• Data records:
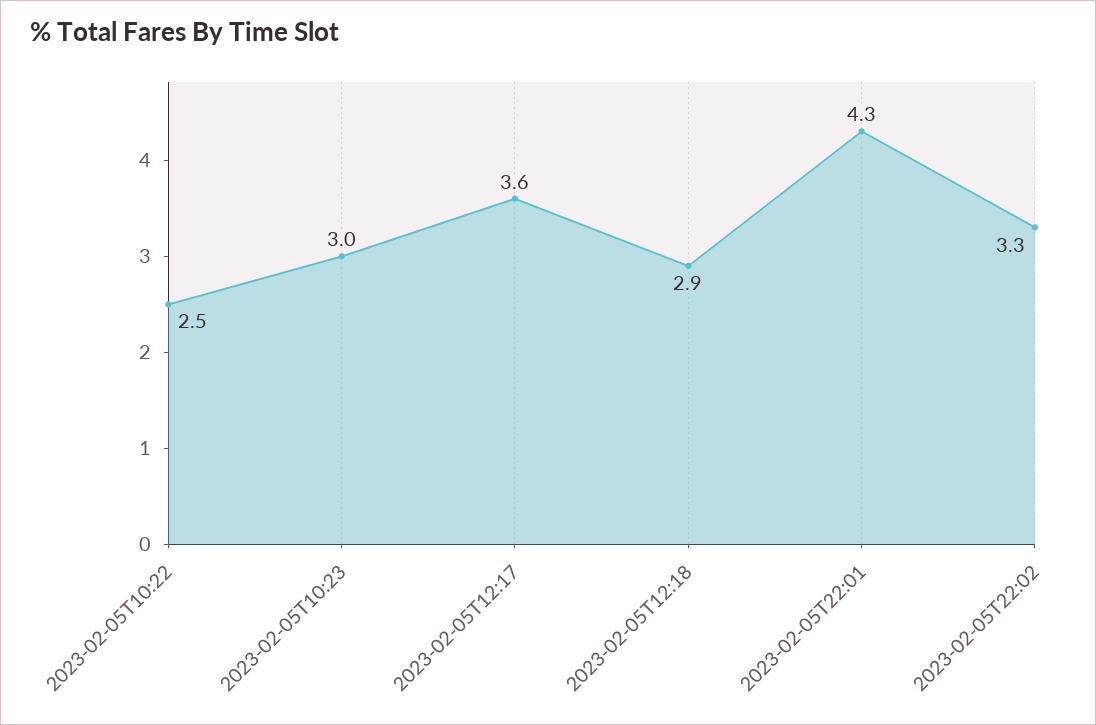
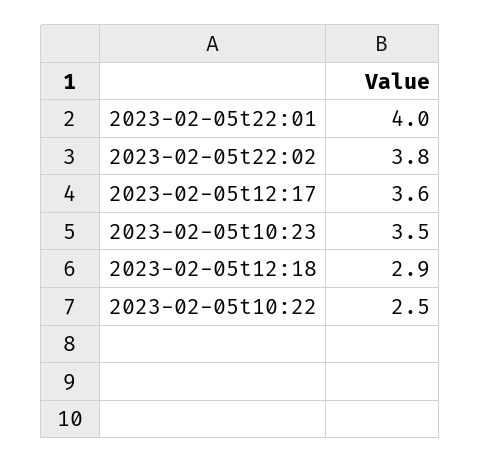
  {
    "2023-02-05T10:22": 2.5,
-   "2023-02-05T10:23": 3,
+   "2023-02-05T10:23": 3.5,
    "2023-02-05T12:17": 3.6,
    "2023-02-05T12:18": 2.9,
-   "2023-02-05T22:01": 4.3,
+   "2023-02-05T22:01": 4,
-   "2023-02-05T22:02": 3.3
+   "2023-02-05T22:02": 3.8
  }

• Assignment:
Please write every line above out exactly as given, except for any pictures.

• Answer:
  {
    "2023-02-05T10:22": 2.5,
-   "2023-02-05T10:23": 3,
+   "2023-02-05T10:23": 3.5,
    "2023-02-05T12:17": 3.6,
    "2023-02-05T12:18": 2.9,
-   "2023-02-05T22:01": 4.3,
+   "2023-02-05T22:01": 4,
-   "2023-02-05T22:02": 3.3
+   "2023-02-05T22:02": 3.8
  }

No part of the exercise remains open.